Le sacrifice du vieux curé
Alors, le vieux curé, l’abbé Voyneau, héroïque, décide d’aller au devant des militaires et de s’offrir en victime, lui, prêtre réfractaire dont la tête est mise à prix, contre la vie de ses ouailles… Son sacrifice ne sauvera pas son troupeau. L’abbé Voyneau est torturé, longuement. On lui tranche les doigts, qui ont reçu l’onction pour consacrer, on lui arrache la langue, qui avait le pouvoir de faire descendre le Christ sur l’autel, dans une atteinte volontaire et sacrilège à son sacerdoce. Enfin, on l’ouvre en deux à coups de sabre et on lui arrache le cœur. Longtemps, l’on montrera, sur des pierres, les traces du sang du martyr.

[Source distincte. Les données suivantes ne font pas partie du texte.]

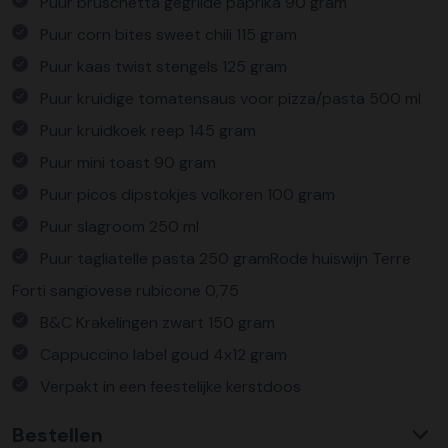
Puur bruschetta gegrilde paprika 90 gram
Puur corn bites sweet chili 115 gram
Puur kaas twist stengels 125 gram
Puur kruidige tomatensaus voor pizza/pasta 500 ml
Puur kruidkoek reep 145 gram
Puur mini toast 90 gram
Puur picos dipstokjes volkoren 100 gram
Puur slagroom 250 ml
Puur tagliatelle pasta 250 gramRode huiswijn Terre
Forti sangiovese rubicone 0,75
B&C Krakelingen zwart 150 gram
Cappuccino label goud 4x12 gram
Verpakt in een feestelijke kerstdoos
Bestellen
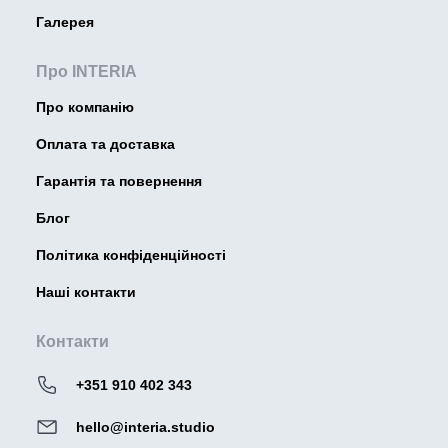
Галерея
Про INTERIA
Про компанію
Оплата та доставка
Гарантія та повернення
Блог
Політика конфіденційності
Наші контакти
Контакти
+351 910 402 343
hello@interia.studio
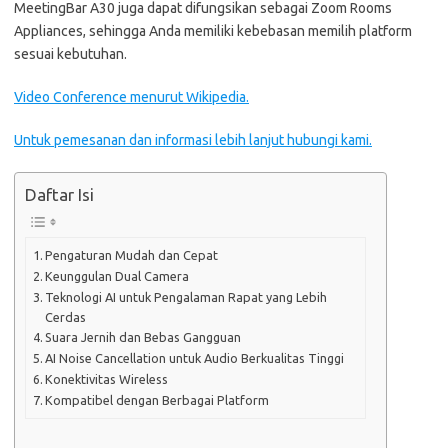
MeetingBar A30 juga dapat difungsikan sebagai Zoom Rooms
Appliances, sehingga Anda memiliki kebebasan memilih platform
sesuai kebutuhan.
Video Conference menurut Wikipedia.
Untuk pemesanan dan informasi lebih lanjut hubungi kami.
Daftar Isi
Pengaturan Mudah dan Cepat
Keunggulan Dual Camera
Teknologi AI untuk Pengalaman Rapat yang Lebih
Cerdas
Suara Jernih dan Bebas Gangguan
AI Noise Cancellation untuk Audio Berkualitas Tinggi
Konektivitas Wireless
Kompatibel dengan Berbagai Platform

Puis, Cordelier et ses hommes monteront jusqu’à Notre-Dame, et y « décalotteront toute une nichée de calotins qui brandissaient les insignes du fanatisme » ; comprenez des familles entières à genoux accrochées à leurs chapelets, massacrées à coups de baïonnettes. Pour terminer la besogne, ils incendieront l’église et tireront dessus au canon, pour être bien sûr que personne n’échappe au brasier. Méticuleux, les tueurs explorent ensuite toutes les maisons, toutes les fermes, battent les haies et massacrent humains et animaux.
Le prêtre relève 565 cadavres ; parmi eux 110 tout petits enfants qui n’avaient pas l’âge de raison.
Quant, à dix jours de là, le jeune curé du Grand Luc, l’abbé Barbedette, aumônier dans l’armée de Charette, informé du massacre, regagne sa paroisse et se met en quête de survivants, il n’en retrouve aucun. Le prêtre relève 565 cadavres ; parmi eux « 110 tout petits enfants qui n’avaient pas l’âge de raison ». Et, seul, il les enterre. Puis, parce qu’il ne faut pas qu’un drame pareil s’oublie, l’abbé Barbedette dresse l’interminable liste des victimes, maison par maison, famille par famille, mettant en évidence l’assassinat sous le même toit de trois ou quatre générations, de l’arrière-grand-mère à l’arrière-petit-fils nouveau-né. Cette terrible liste, qu’il faut un long moment pour lire, le cœur serré, vous la trouverez, gravée dans le marbre, sur les murs de la chapelle.
La grâce de la fidélité
Longtemps, l’on est venu se recueillir, aux fêtes mariales, en ces lieux qui ne parlent pas de haine, ni de vengeance, mais seulement d’un pardon toujours offert et prêt à rejaillir sur les bourreaux eux-mêmes. On y invoque la protection de Notre-Dame des Martyrs et des Saints Innocents de la Vendée, ces 110 tout petits, évidemment étrangers aux querelles politiques du temps, massacrés ici en haine de la foi, et dont la cause de béatification, ouverte, attend toujours son aboutissement. Si jamais vous passez aux Lucs, après avoir visité le Mémorial de la Vendée inauguré en 1993 par Soljenitsyne, faites le détour par la chapelle. Entrez, prenez le temps de lire un à un chaque nom de la liste de l’abbé Barbedette. Puis demandez à l’abbé Voyneau et à ses ouailles la grâce de la fidélité. Jusqu’au bout.